まとめると、Sn2反応は第一級ハロゲン化アルキル>第二級ハロゲン化アルキル>第三級ハロゲン化アルキル の順で反応が進行しやすく、脱離基としてはより大きい分子量のハロゲンほど脱離しやすく、求核剤としては強い求核剤ほど反応が起こりやすいです。

次に、Sn1反応についてです。
Sn1反応は二つの反応が別々に起こります。
まず、最初に起こる反応は、脱離です。自発的な。
当然、ハロゲン化アルキルのハロゲン(脱離基)は別にその状態で不安定というわけではないので、なかなかこの反応は進行しません。つまり、長い時間がかかります。
しかし、少しは脱離するやつもいます。ハロゲンが脱離すると、ハロゲン化アルキルはカルボカチオンとなり、不安定になります。
そんな中に求核剤があると、一瞬と言っていいほど、すぐに反応が進行します。それよりも大切なのはそもそも脱離するかどうかです。ゆえに、この反応の反応速度を決めているのは最初の脱離が起こる反応とほぼイコールと言えます。よって、反応に一分子しかかかわらないので、Sn1反応と呼ぶわけです。

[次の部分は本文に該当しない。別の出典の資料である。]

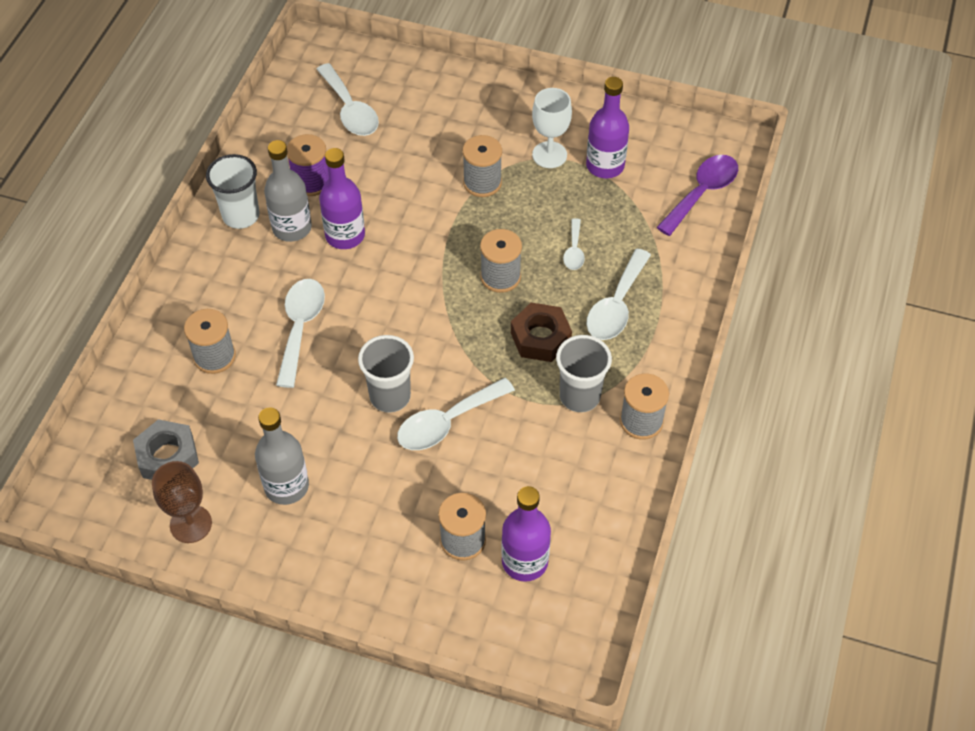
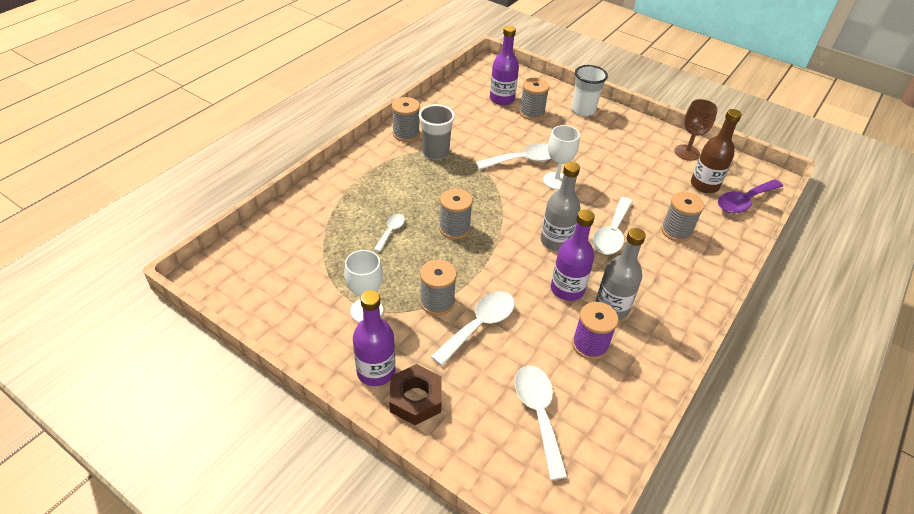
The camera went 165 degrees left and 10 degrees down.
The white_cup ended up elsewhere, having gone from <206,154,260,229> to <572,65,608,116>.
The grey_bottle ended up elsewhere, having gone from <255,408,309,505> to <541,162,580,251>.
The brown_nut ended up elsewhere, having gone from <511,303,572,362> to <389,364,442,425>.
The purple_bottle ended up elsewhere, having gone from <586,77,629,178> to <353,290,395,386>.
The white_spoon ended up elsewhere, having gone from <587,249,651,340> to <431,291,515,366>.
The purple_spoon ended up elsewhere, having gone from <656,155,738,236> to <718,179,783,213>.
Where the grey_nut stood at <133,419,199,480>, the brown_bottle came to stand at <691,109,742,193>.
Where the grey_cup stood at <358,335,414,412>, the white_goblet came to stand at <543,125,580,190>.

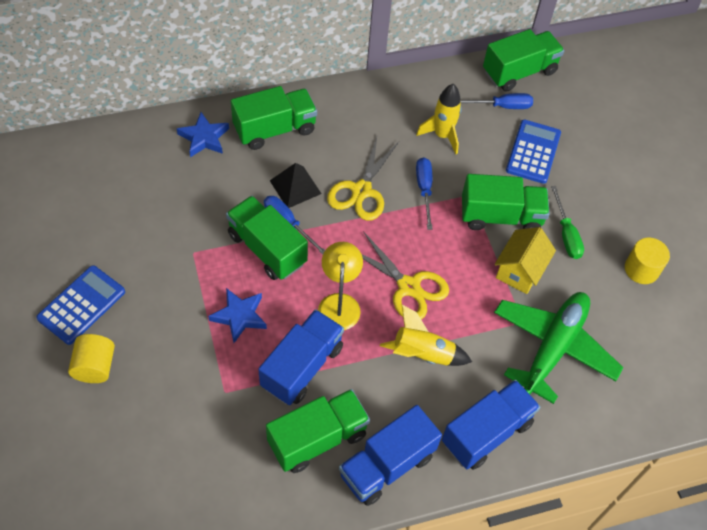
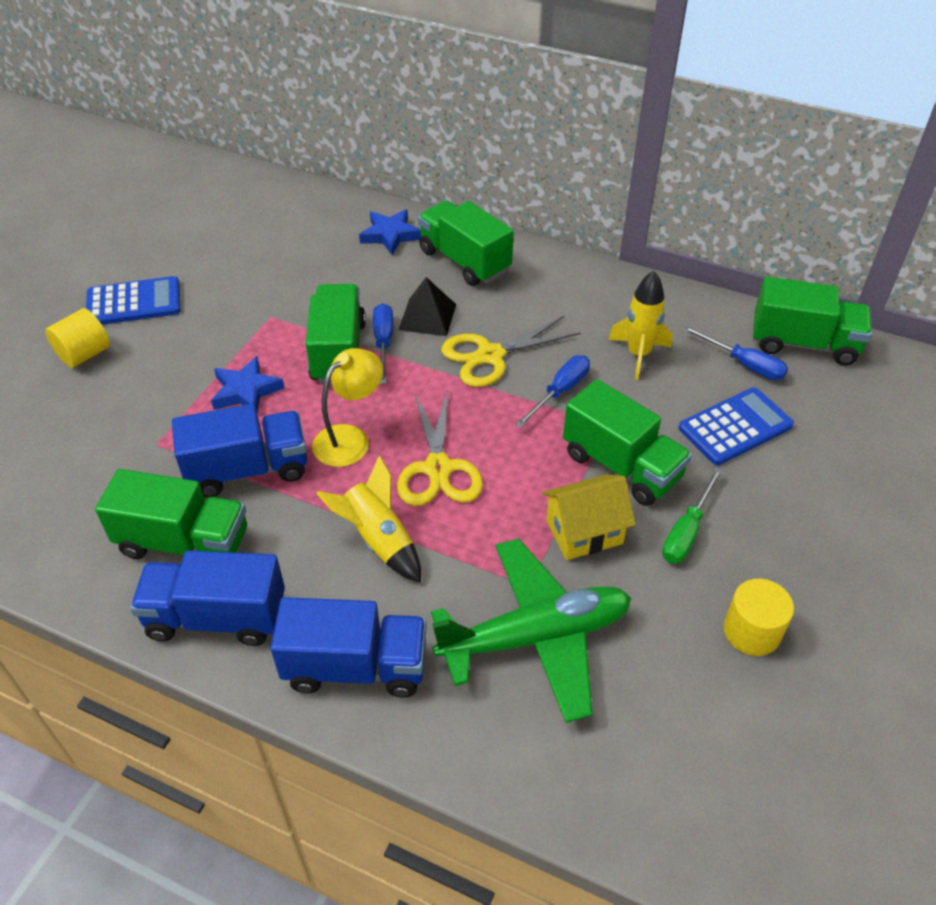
The camera went 45 degrees right and 10 degrees down.
The green_truck at <231,86,317,150> ended up facing another way, 150 degrees counterclockwise from before.

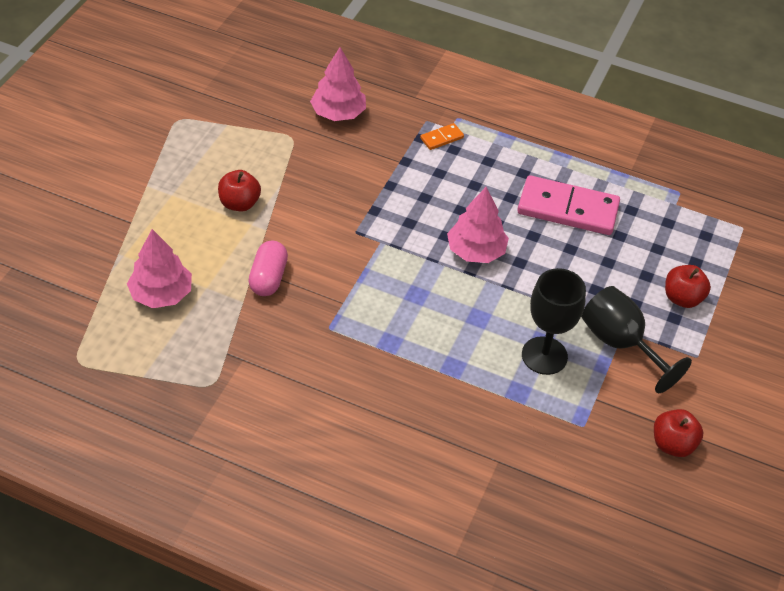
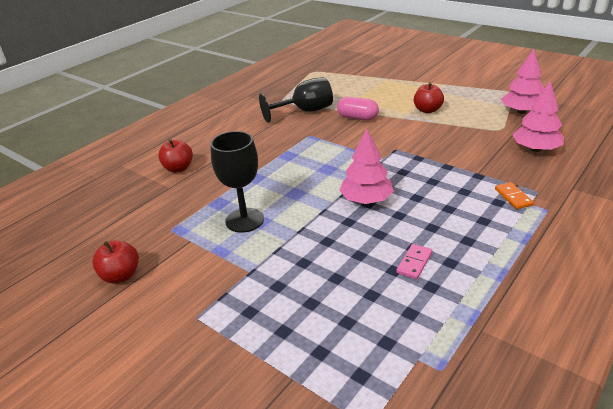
The camera went 110 degrees right and 15 degrees down.
The pink_tree ended up elsewhere, having gone from <127,229,192,308> to <501,49,544,114>.
The black_goblet ended up elsewhere, having gone from <582,286,692,393> to <259,77,333,123>.
The red_apple ended up elsewhere, having gone from <665,265,711,308> to <158,139,193,173>.
The size of the pink_domino at <517,175,620,235> changed by a factor of 0.44.

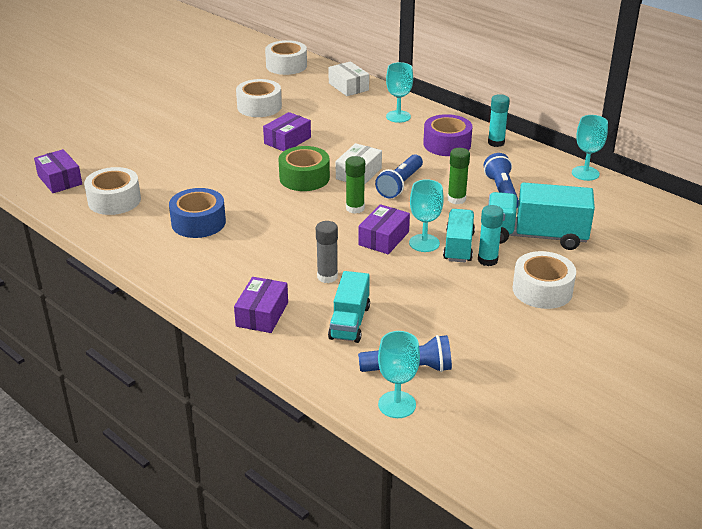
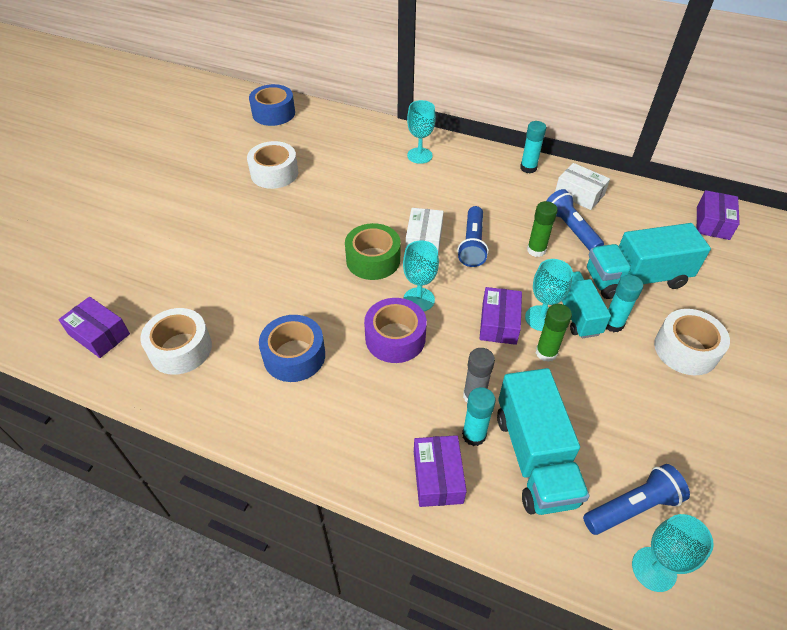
The camera went 20 degrees left and 15 degrees up.
The second view gained the turquoise_glue_stick at <462,387,496,446>.
The purple_box ended up elsewhere, having gone from <263,112,311,151> to <697,190,740,240>.
The white_box ended up elsewhere, having gone from <328,61,369,96> to <555,163,610,210>.
The green_glue_stick ended up elsewhere, having gone from <345,156,365,214> to <536,304,572,362>.
The purple_tape ended up elsewhere, having gone from <423,114,473,156> to <364,298,427,363>.
The turquoise_goblet ended up elsewhere, having gone from <572,115,608,181> to <403,240,439,311>.
What was the white_tape at <265,40,307,75> turned into the blue_tape at <249,84,295,126>.
The size of the turquoise_truck at <328,271,370,343> changed by a factor of 1.55.

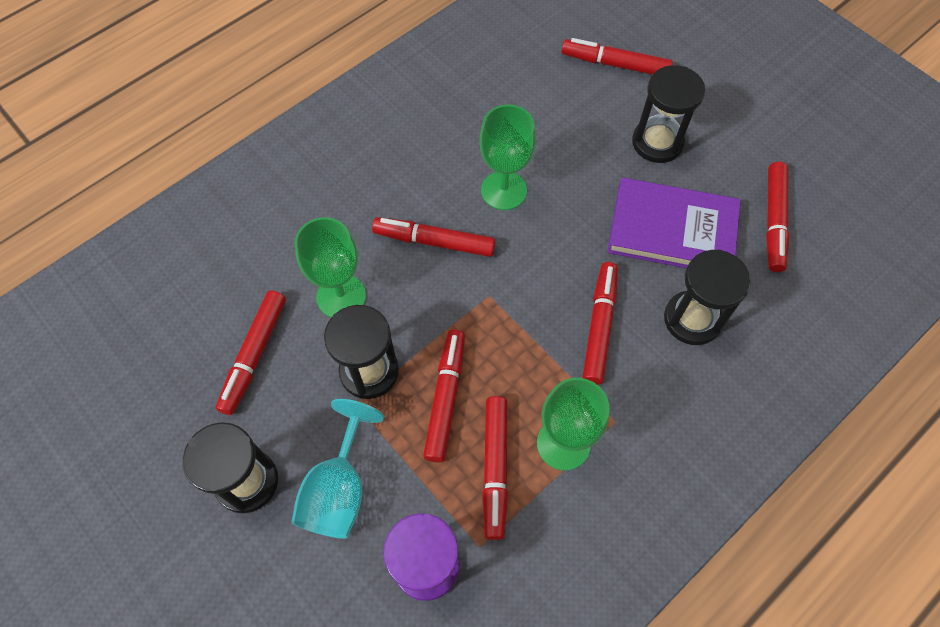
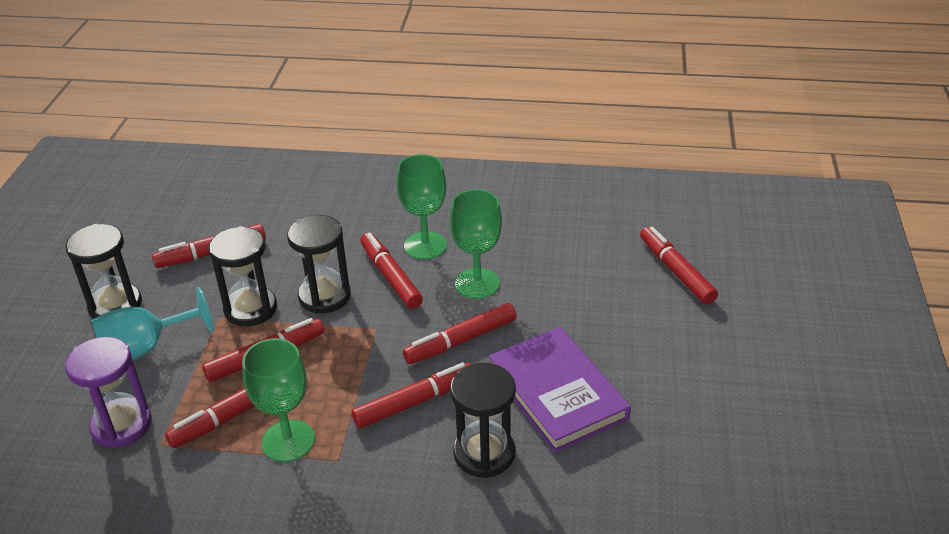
The camera went 50 degrees right and 25 degrees down.
The green_goblet ended up elsewhere, having gone from <294,217,366,318> to <396,154,447,260>.
The black_hourglass ended up elsewhere, having gone from <632,65,705,163> to <287,215,351,314>.
The red_marker ended up elsewhere, having gone from <766,162,790,272> to <403,303,517,364>.

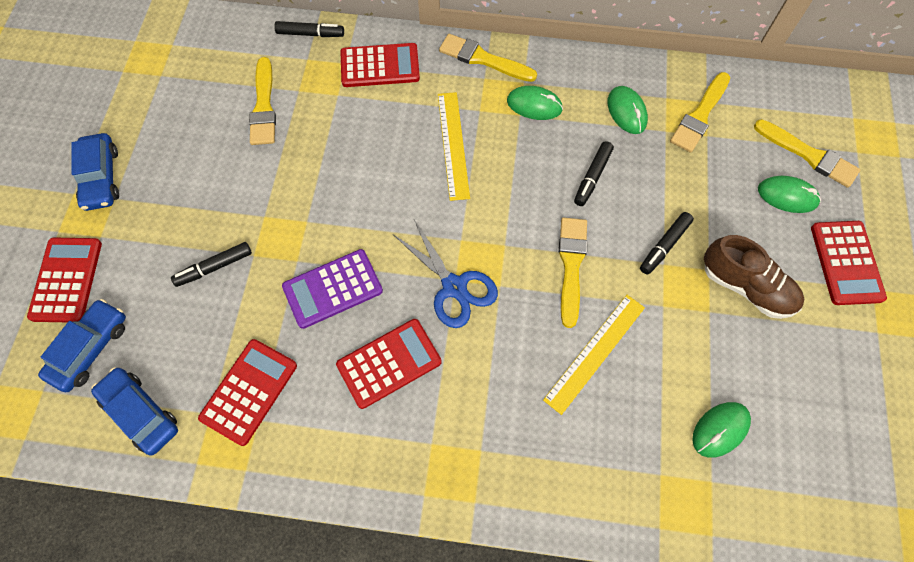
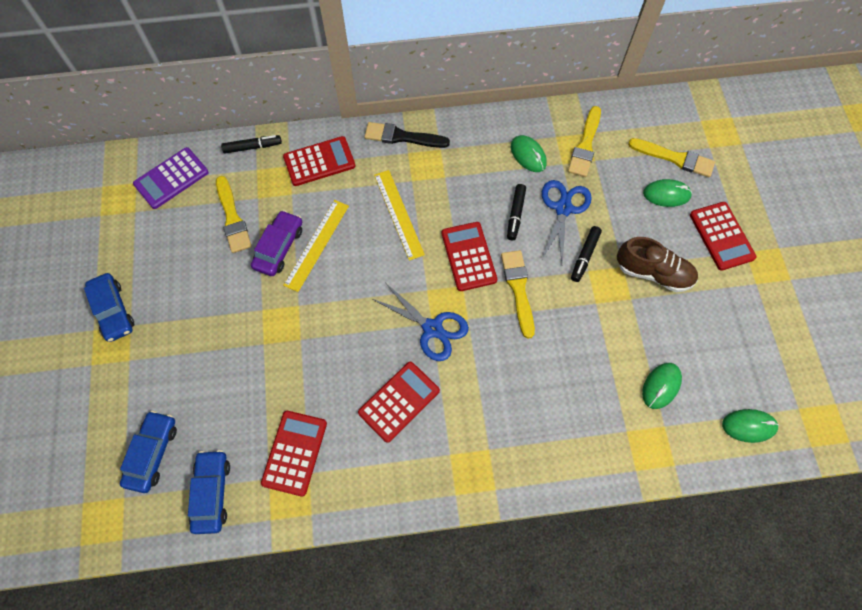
The camera went 15 degrees left and 0 degrees up.
The second view lost the black_marker at <171,242,252,287>.
The second view gained the purple_car at <251,210,302,276>.
The second view gained the blue_scissors at <541,180,592,263>.
The red_calculator ended up elsewhere, having gone from <27,238,102,322> to <442,222,497,291>.
The purple_calculator ended up elsewhere, having gone from <282,249,383,329> to <133,147,209,209>.
The green_mouse ended up elsewhere, having gone from <507,86,563,120> to <722,409,779,443>.
The yellow_ruler ended up elsewhere, having gone from <543,295,645,415> to <283,200,349,292>.
What was the yellow_brush at <439,34,537,82> turned into the black_brush at <364,122,450,148>.
The blue_car at <91,367,178,456> ended up facing another way, 60 degrees clockwise from before.

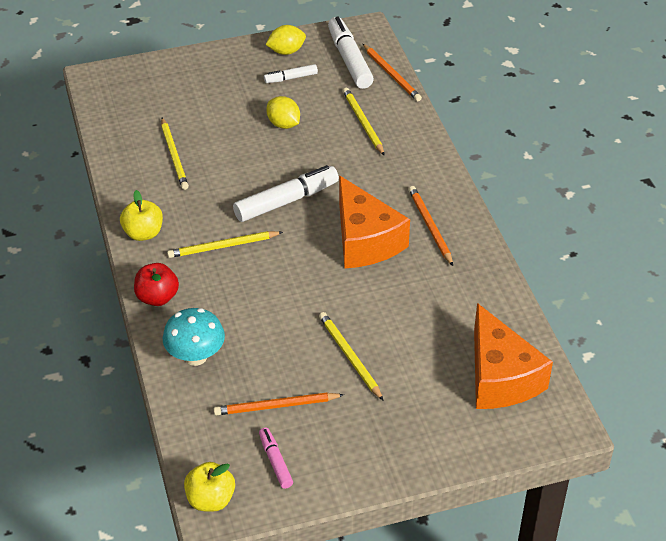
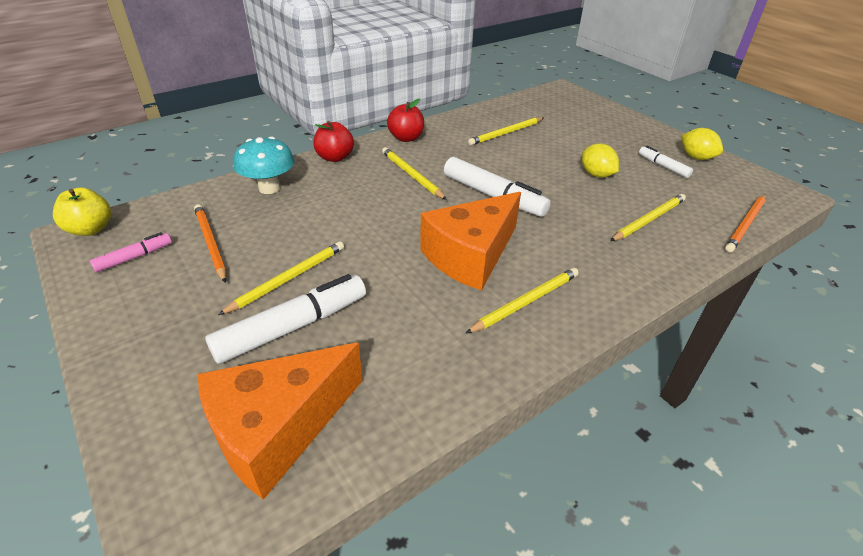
The camera went 70 degrees right and 5 degrees down.
The white_marker ended up elsewhere, having gone from <328,16,374,89> to <205,274,366,364>.
What was the yellow_apple at <120,190,163,241> turned into the red_apple at <387,99,424,142>.
What was the orange_pencil at <409,186,453,266> turned into the yellow_pencil at <465,268,579,334>.
The yellow_lemon at <266,96,300,129> ended up facing another way, 60 degrees counterclockwise from before.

注意として、中間体であるカルボカチオンは平面構造となっています。それゆえ、求核剤は上からでも下からでも攻撃できます。よって生成物はラセミ混合物(S:R=1:1)となります。

もちろん、求核剤が強いと、求核剤は攻撃し、脱離させますので、この反応が起こるのは求核剤が弱いことがひとつあげられると思います。
また、この反応は中間体として生じるカルボカチオンの安定性がかなり大事です。
脱離して生じるカルボカチオンが不安定なら、脱離は起きませんし、起きたとしても可逆反応なので元に戻ってしまいます。
カルボカチオンの安定性も置換基を考えると、良いです。
今回考えている物質はハロゲン化アルキルなので、置換基があるとしてもそれはアルキル基です。アルキル基は電子供与性です。つまり、電子を与えたがる性質を持っています。
それゆえ、生じたカルボカチオンの正電荷はアルキル基があると、緩和されます。
ゆえに、安定化します。つまり、多置換のハロゲン化アルキルほど反応が起こりやすいです。ちなみにハロゲン化メチルや第一級ハロゲン化アルキルではほぼ起こらないと言えます。よってまとめると、

Sn1反応では、第三級ハロゲン化アルキル>第二級ハロゲン化アルキルの順で反応しやすい。また、脱離しやすいほど反応が起きやすい。